Supporters make valid points about the overall success of the UN, which is distinct from the political and structural challenges it faces. It has achieved significant results in working with nations worldwide to mitigate and minimise climate change, in addition to carrying out at least 71 international peacekeeping missions, observing no less than 50 elections per year, and ensuring vaccinations for 58 percent of children worldwide. 

Other notable achievements include over 80 human rights and treaties that have largely limited large scale conflict, and set clear standards for human rights and international relations.

At this point, detractors and supporters of the UN come to a crossroads of sorts.

Rotten roots

Was it the P5 status that aided such countries to realising economic hegemony and dominance, or was it their economies that let them hold onto their all-powerful posts in the P5?

While critics and proponents of reform in the UN continue to argue these two viewpoints to this day, some take a different view. They focus on the UN’s unchanged structure itself instead of economics, criticising the UN’s inability to compel P5 countries to act in favour of the greater global good. 

By the same token, the P5’s incompetence to counter economic inequality in the UN and world at large also reflects a deeply-rooted structural issue.

But this may be comparing apples to oranges, after all, it all boils down to the UN’s intent and design back in 1945. 

At the time, the UNSC was formed on the basis of creating a collaboration between the great powers, not providing democratic representation to the world. Problematically enough, it turned a blind eye to colonial holdings and moral responsibilities from the very start.

Sami Hamdi says the issue is a lack of alternatives. 

“If we accept that the UN is representative of the global dynamics, then the issue of lack of reform within the UN has more to do with the absence of a new or alternative bloc that might impose itself and force a debate over a reorientation of the UN that might lead to its subsequent inclusion onto the powerful Security Council,” he notes.

Hamdi is also careful to emphasise that in spite of its failures, the UN nonetheless “carries moral (and at times) legal authority that enables it to act as a viable broker and mediator between conflicting parties.”  

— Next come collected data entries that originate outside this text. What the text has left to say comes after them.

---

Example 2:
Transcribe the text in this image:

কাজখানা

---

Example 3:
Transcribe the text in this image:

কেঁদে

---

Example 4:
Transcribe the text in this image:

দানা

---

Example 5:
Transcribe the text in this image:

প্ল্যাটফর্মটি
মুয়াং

Regardless of where the solution may lie, there is no denying that the UN will only see a growing disparity in representation and economics as it faces increasingly complex issues like climate change, public health and conflict in its next 75 years.

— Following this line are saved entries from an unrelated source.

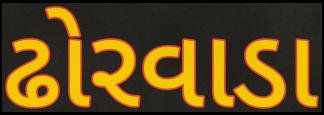
ઢોરવાડા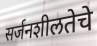
सर्जनशीलतेचे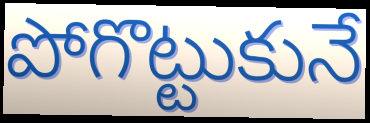
పోగొట్టుకునే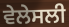
ਵੇਲੇਸਲੀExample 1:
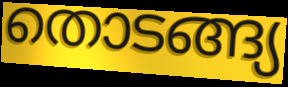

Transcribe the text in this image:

തൊടങ്ങ്യ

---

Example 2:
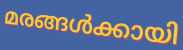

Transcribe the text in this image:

മരങ്ങൾക്കായി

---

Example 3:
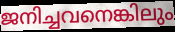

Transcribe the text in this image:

ജനിച്ചവനെങ്കിലും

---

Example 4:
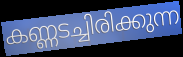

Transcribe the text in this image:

കണ്ണടച്ചിരിക്കുന്ന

To date, few countries have outright critiqued the right to a permanent seat, nor the ability to veto on behalf of others. Even fewer countries have proposed veto systems based on merit with enforced guidelines of responsibility.

Hamdi says it is “the power dynamics prevent[ing] UNSC reform,” but he argues that more engagement with UN institutions by nation states can still make a difference. 

Specifically, he believes nations can “prevent global powers from seeking international legitimacy as a cover for wider ambitions, apply legal pressure on transgressions, and assert influence over where and how aid is distributed to facilitate essential economic growth.”

But what would that look like?

Keeping in line with his idea of an alternative bloc catalysing change in the UN, Hamdi speculates that “if blocs emerge such as a Turkey-Pakistan-Malaysia-Indonesia-Senegal-Mali bloc, we may well see a gradual alteration of the internal dynamics as these countries will be able to leverage the power of their bloc to secure favourable treatment by UN institutions and lobby effectively for policies conducive to their development.”

Regardless of what shape reform may take, however, one thing is for certain. If the world has to encounter another near 80 years of unaccountability and inequality, there may be nothing left to protect. 

A more robust, adaptive and democratic UN is arguably one of the only ways to collectively resolve the challenges held by the future.